Binary options brokers make money on the difference between what you lose on losing trades and what they pay you on winning trades. Losing trades cost 100% of the amount bet, whereas a winning trade generally pays out 70-90%. If you win one trade and lose one trade, the broker pockets 10% to 30% of the bet amount, and you’re down that amount.
Do binary options brokers charge a commision?
Binary options don’t generally charge a commission. The exception is when you close a trade before expiration; this will incur a fee. In the US, NADEX charges commissions: $1 per contract for closing trades before expiration, and $1 per contract that expires in the money (winning).
What is my maximum loss on a binary options trade?
The maximum loss on a binary options trade is the amount you bet on that particular trade.
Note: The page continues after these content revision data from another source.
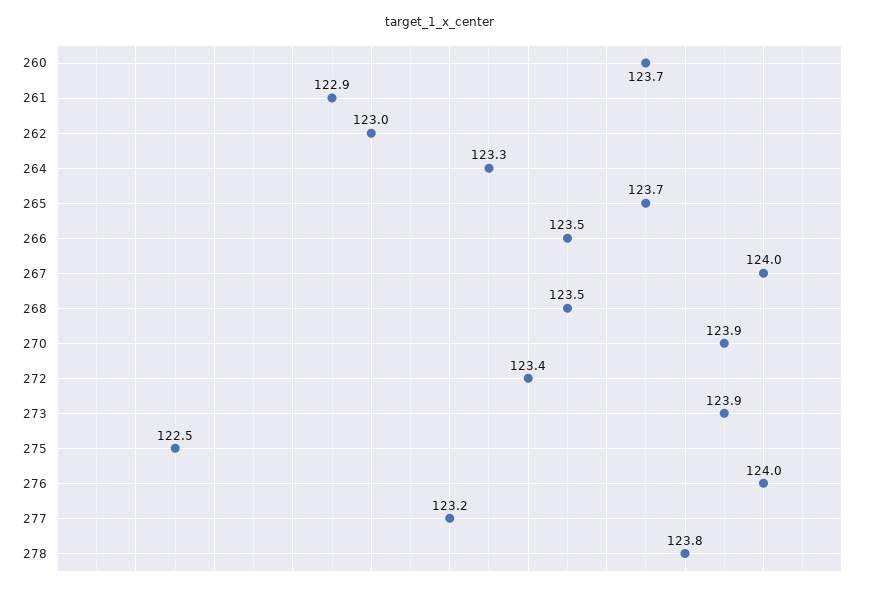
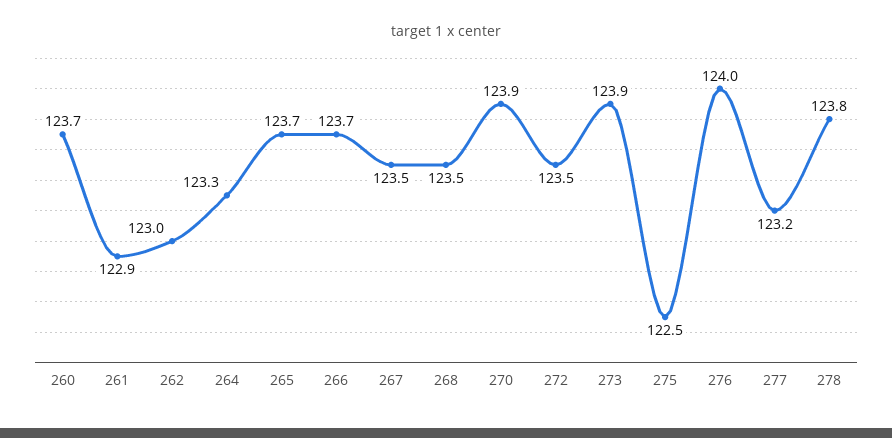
  {
    "260": 123.7,
    "261": 122.9,
    "262": 123,
    "264": 123.3,
    "265": 123.7,
-   "266": 123.5,
+   "266": 123.7,
-   "267": 124,
+   "267": 123.5,
    "268": 123.5,
    "270": 123.9,
-   "272": 123.4,
+   "272": 123.5,
    "273": 123.9,
    "275": 122.5,
    "276": 124,
    "277": 123.2,
    "278": 123.8
  }

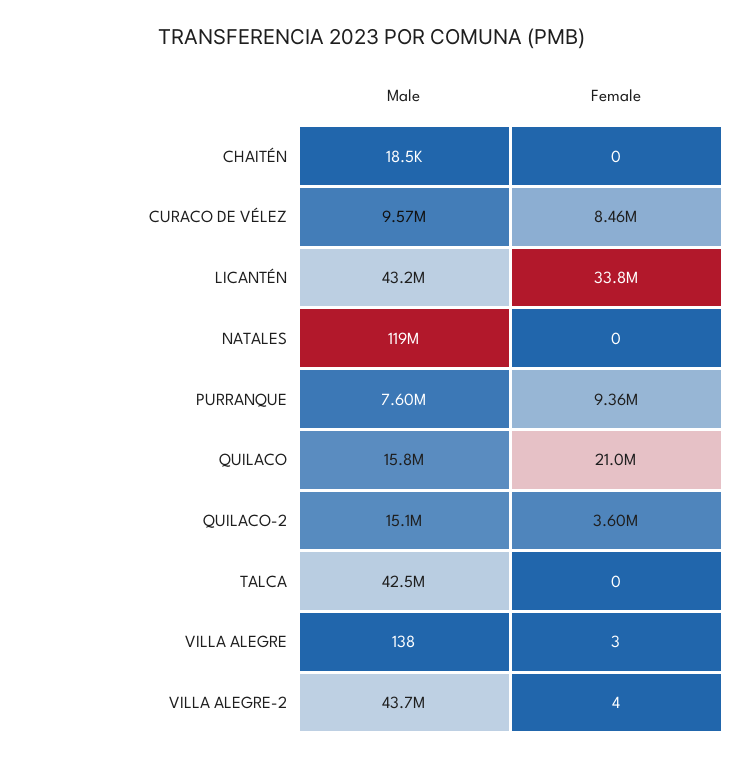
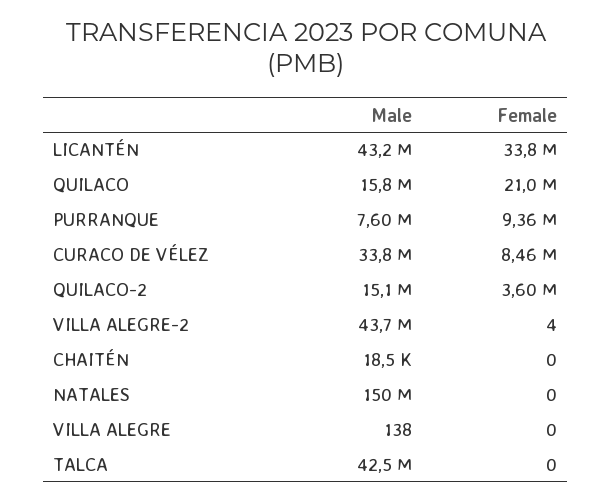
  {
    "Male": {
      "CHAITÉN": 18500,
-     "CURACO DE VÉLEZ": 9570000,
+     "CURACO DE VÉLEZ": 33800000,
      "LICANTÉN": 43200000,
-     "NATALES": 119000000,
+     "NATALES": 150000000,
      "PURRANQUE": 7600000,
      "QUILACO": 15800000,
      "QUILACO-2": 15100000,
      "TALCA": 42500000,
      "VILLA ALEGRE": 138,
      "VILLA ALEGRE-2": 43700000
    },
    "Female": {
      "CHAITÉN": 0,
      "CURACO DE VÉLEZ": 8460000,
      "LICANTÉN": 33800000,
      "NATALES": 0,
      "PURRANQUE": 9360000,
      "QUILACO": 21000000,
      "QUILACO-2": 3600000,
      "TALCA": 0,
-     "VILLA ALEGRE": 3,
+     "VILLA ALEGRE": 0,
      "VILLA ALEGRE-2": 4
    }
  }

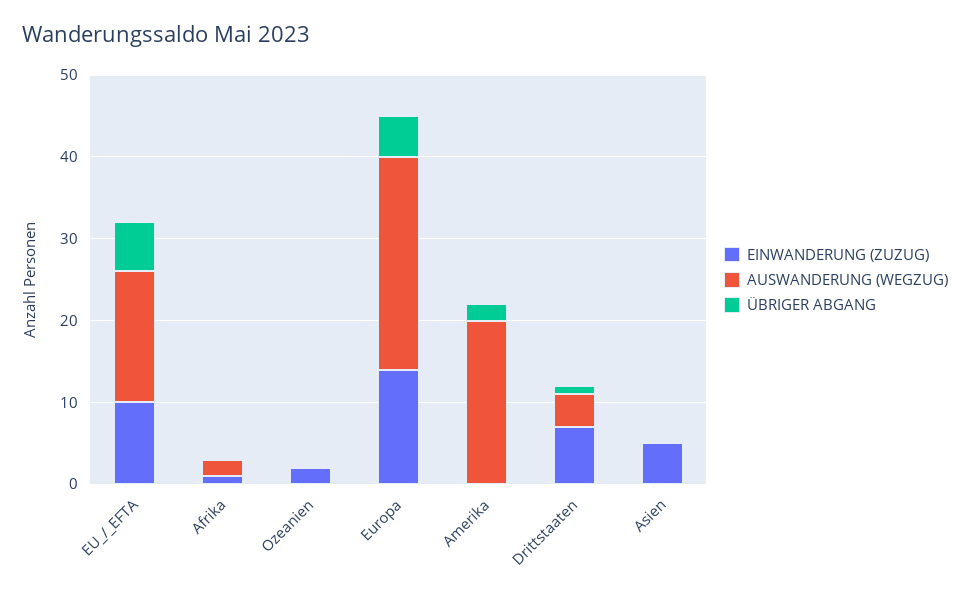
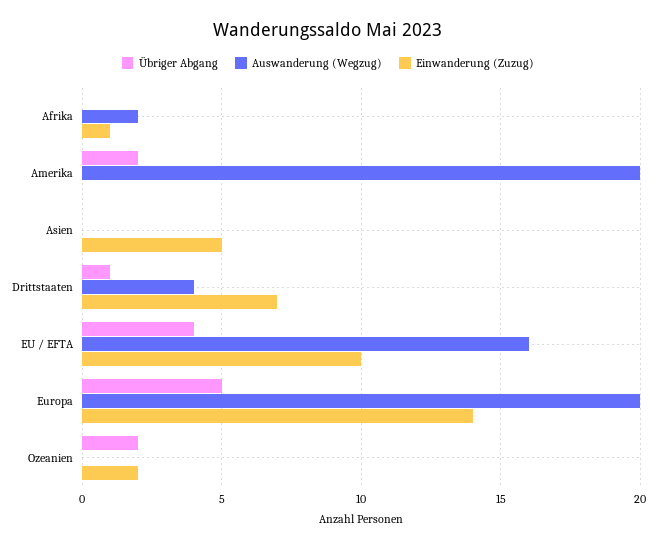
  {
    "EINWANDERUNG (ZUZUG)": {
      "EU_/_EFTA": 10,
      "Afrika": 1,
      "Ozeanien": 2,
      "Europa": 14,
      "Amerika": 0,
      "Drittstaaten": 7,
      "Asien": 5
    },
    "AUSWANDERUNG (WEGZUG)": {
      "EU_/_EFTA": 16,
      "Afrika": 2,
      "Ozeanien": 0,
-     "Europa": 26,
+     "Europa": 20,
      "Amerika": 20,
      "Drittstaaten": 4,
      "Asien": 0
    },
    "ÜBRIGER ABGANG": {
-     "EU_/_EFTA": 6,
+     "EU_/_EFTA": 4,
      "Afrika": 0,
-     "Ozeanien": 0,
+     "Ozeanien": 2,
      "Europa": 5,
      "Amerika": 2,
      "Drittstaaten": 1,
      "Asien": 0
    }
  }

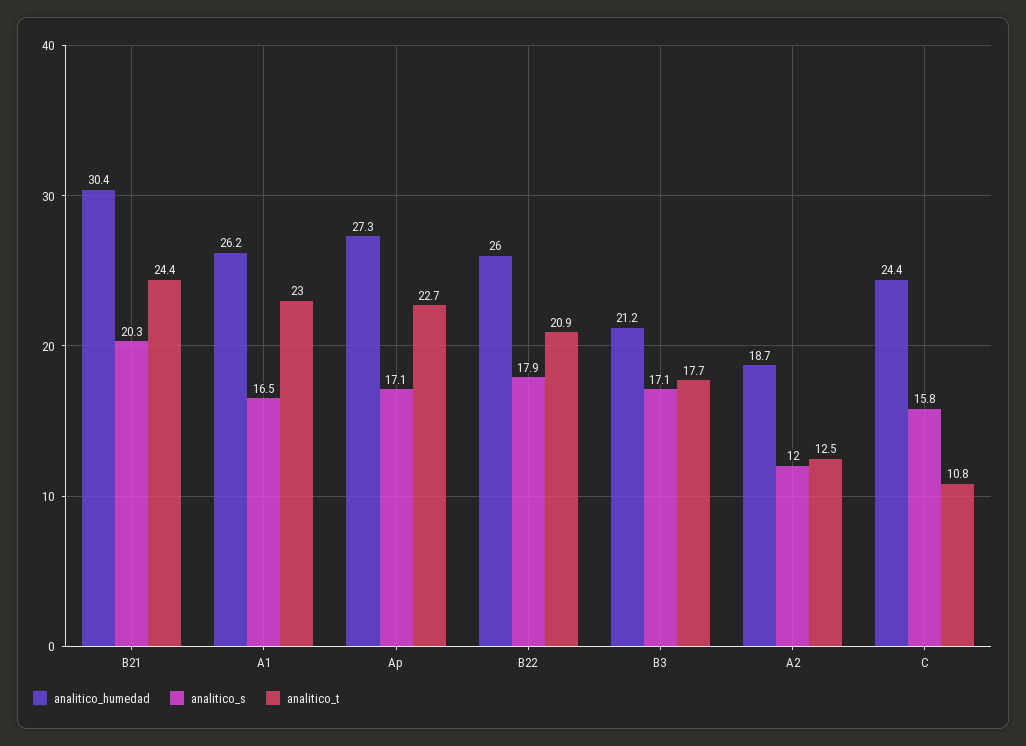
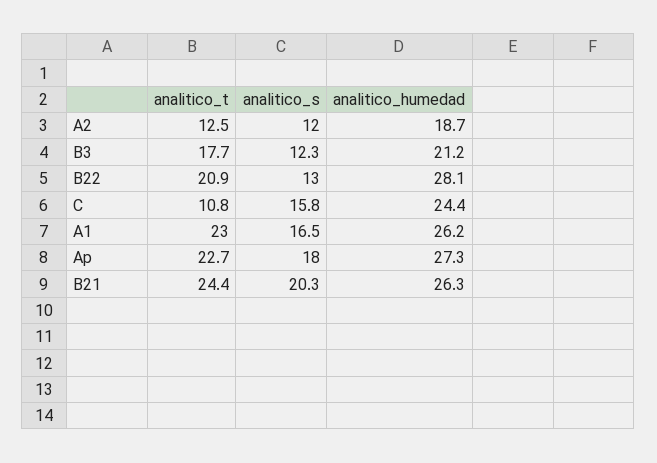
  {
    "analitico_humedad": {
-     "B21": 30.4,
+     "B21": 26.3,
      "A1": 26.2,
      "Ap": 27.3,
-     "B22": 26,
+     "B22": 28.1,
      "B3": 21.2,
      "A2": 18.7,
      "C": 24.4
    },
    "analitico_s": {
      "B21": 20.3,
      "A1": 16.5,
-     "Ap": 17.1,
+     "Ap": 18,
-     "B22": 17.9,
+     "B22": 13,
-     "B3": 17.1,
+     "B3": 12.3,
      "A2": 12,
      "C": 15.8
    },
    "analitico_t": {
      "B21": 24.4,
      "A1": 23,
      "Ap": 22.7,
      "B22": 20.9,
      "B3": 17.7,
      "A2": 12.5,
      "C": 10.8
    }
  }

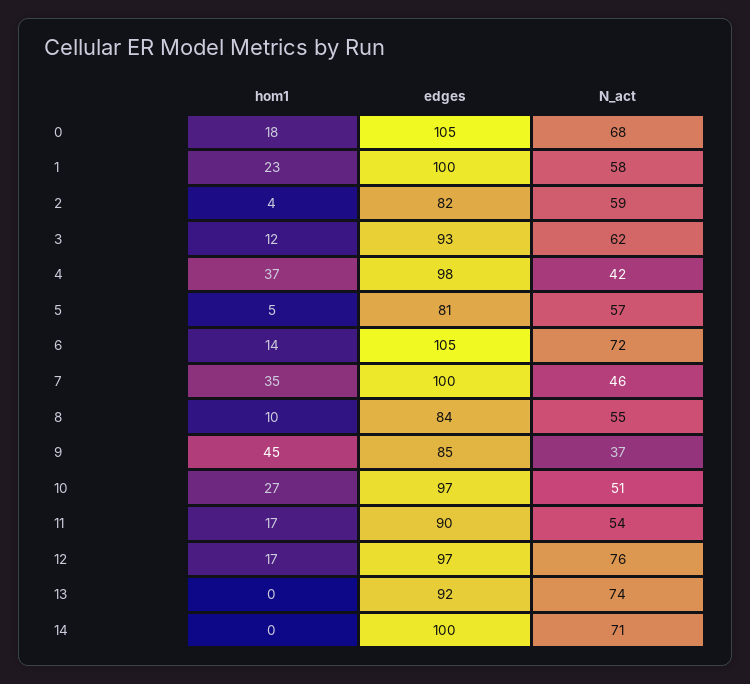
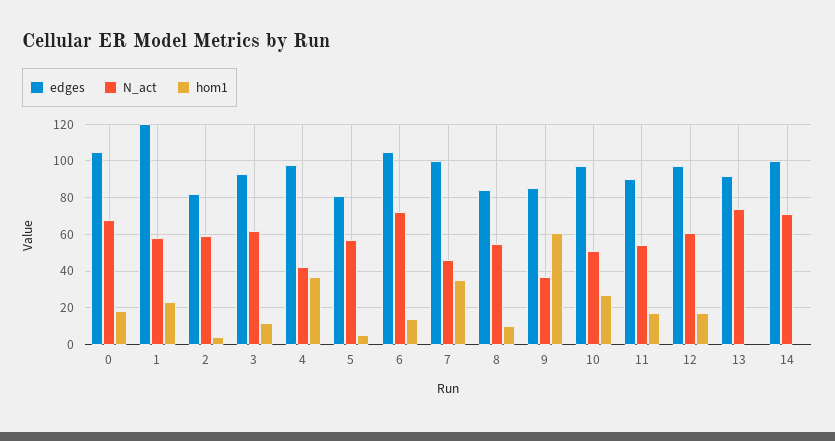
  {
    "hom1": {
      "0": 18,
      "1": 23,
      "2": 4,
      "3": 12,
      "4": 37,
      "5": 5,
      "6": 14,
      "7": 35,
      "8": 10,
-     "9": 45,
+     "9": 60,
      "10": 27,
      "11": 17,
      "12": 17,
      "13": 0,
      "14": 0
    },
    "edges": {
      "0": 105,
-     "1": 100,
+     "1": 120,
      "2": 82,
      "3": 93,
      "4": 98,
      "5": 81,
      "6": 105,
      "7": 100,
      "8": 84,
      "9": 85,
      "10": 97,
      "11": 90,
      "12": 97,
      "13": 92,
      "14": 100
    },
    "N_act": {
      "0": 68,
      "1": 58,
      "2": 59,
      "3": 62,
      "4": 42,
      "5": 57,
      "6": 72,
      "7": 46,
      "8": 55,
      "9": 37,
      "10": 51,
      "11": 54,
-     "12": 76,
+     "12": 60,
      "13": 74,
      "14": 71
    }
  }

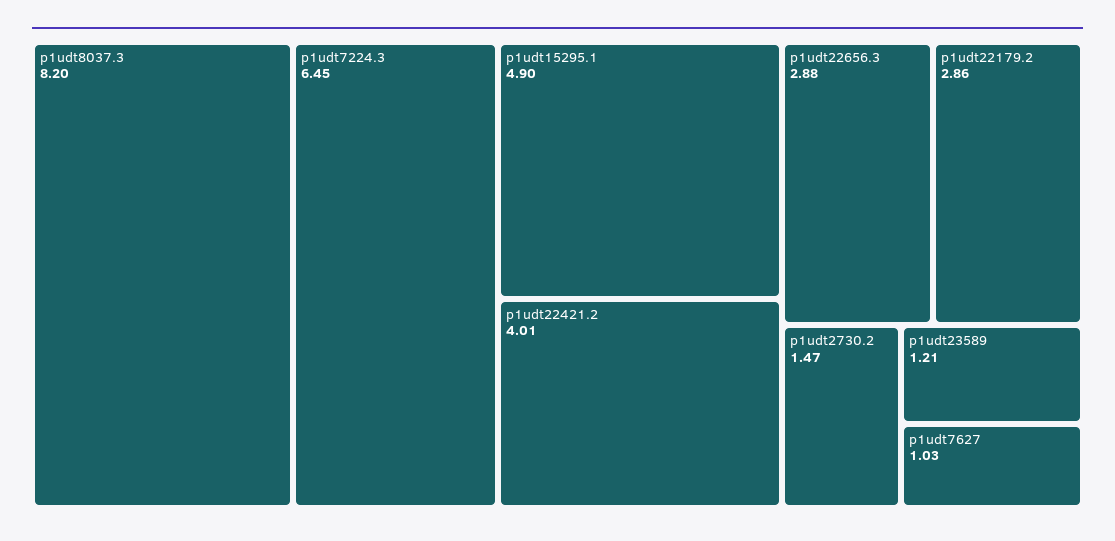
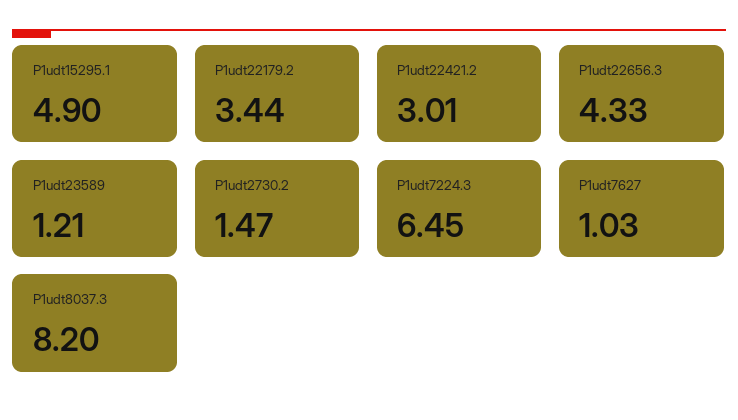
  {
    "p1udt8037.3": 8.2,
    "p1udt7224.3": 6.45,
    "p1udt15295.1": 4.9,
-   "p1udt22421.2": 4.01,
+   "p1udt22421.2": 3.01,
-   "p1udt22656.3": 2.88,
+   "p1udt22656.3": 4.33,
-   "p1udt22179.2": 2.86,
+   "p1udt22179.2": 3.44,
    "p1udt2730.2": 1.47,
    "p1udt23589": 1.21,
    "p1udt7627": 1.03
  }

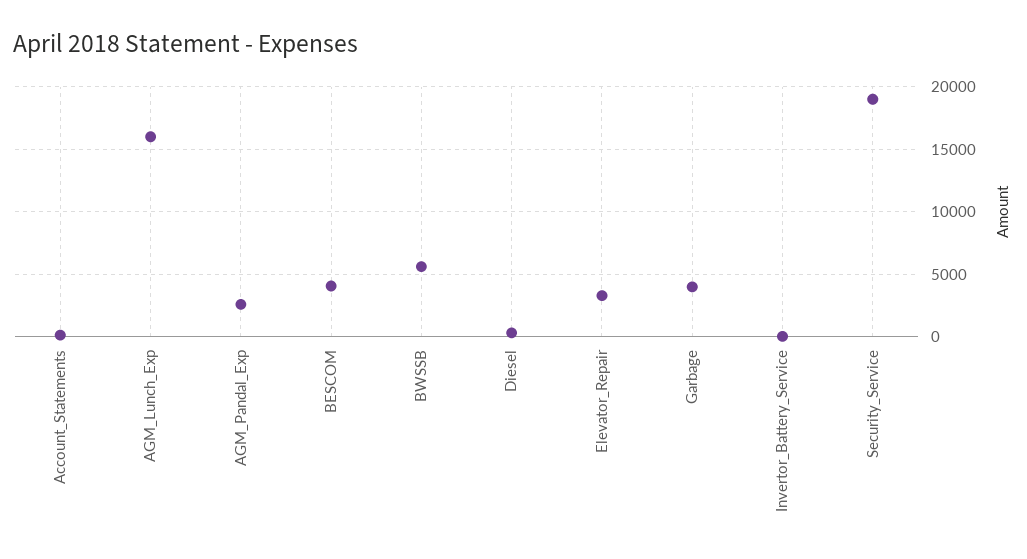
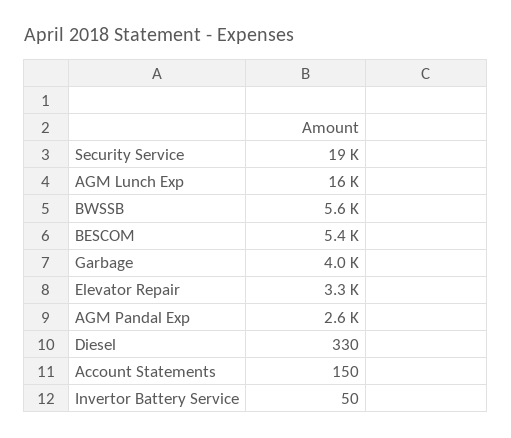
  {
    "Account_Statements": 150,
    "AGM_Lunch_Exp": 16000,
    "AGM_Pandal_Exp": 2600,
-   "BESCOM": 4000,
+   "BESCOM": 5400,
    "BWSSB": 5600,
    "Diesel": 330,
    "Elevator_Repair": 3300,
    "Garbage": 4000,
    "Invertor_Battery_Service": 50,
    "Security_Service": 19000
  }

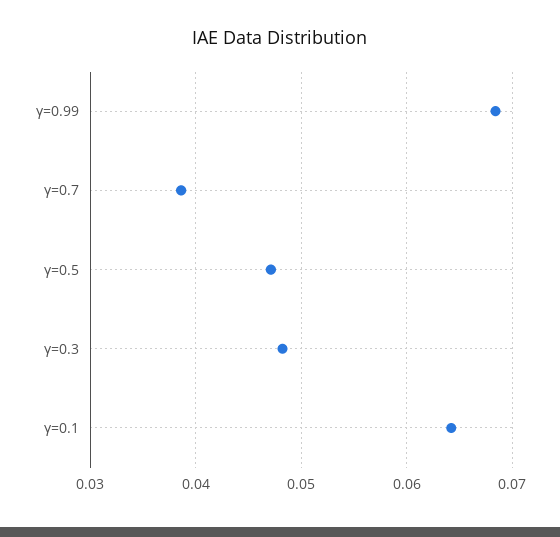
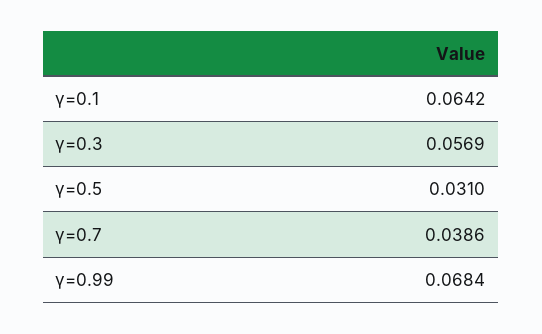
  {
    "γ=0.99": 0.0684,
    "γ=0.7": 0.0386,
-   "γ=0.5": 0.047,
+   "γ=0.5": 0.031,
-   "γ=0.3": 0.048,
+   "γ=0.3": 0.0569,
    "γ=0.1": 0.0642
  }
If you wager $100, that is the most you can lose.
What is my maximum profit on a binary options trade?
The maximum profit is the amount you bet multiplied by the payout percentage. If you bet $100 with a 75% payout, then you win $75 and receive your $100 back.
What are common scams in binary options trading?
Unethical brokers (who are likely unregulated) could manipulate prices so you lose. They could take your money, or make it hard to withdraw funds. Avoid this by choosing well-reviewed regulated brokers.
How do I practice binary options trading?
Open a demo account with a broker. A demo account simulates real trading, but you are using fake money instead of real money. Practice, take notes/journal, and see consistent profits in the demo account before trading real capital.
Final Thoughts
Binary options are a simple financial product where we are essentially deciding if a statement will be true: “Will X asset be above Y price in Z minutes/hours/days?” If you think the answer is yes, buy a call. If you think the answer is no, buy a put. There are different types of binary options, but the most common one is the high/low.
In the US, NADEX is the provider of binary options. When choosing a broker, opt for a regulated one and read their user agreement thoroughly. Finally, don’t forget that before risking real capital, you should develop a strategy and practice it in a demo account.
There is little point risking real capital until making consistently profitable returns in a demo account. Start practicing your strategy, and soon you will make some money!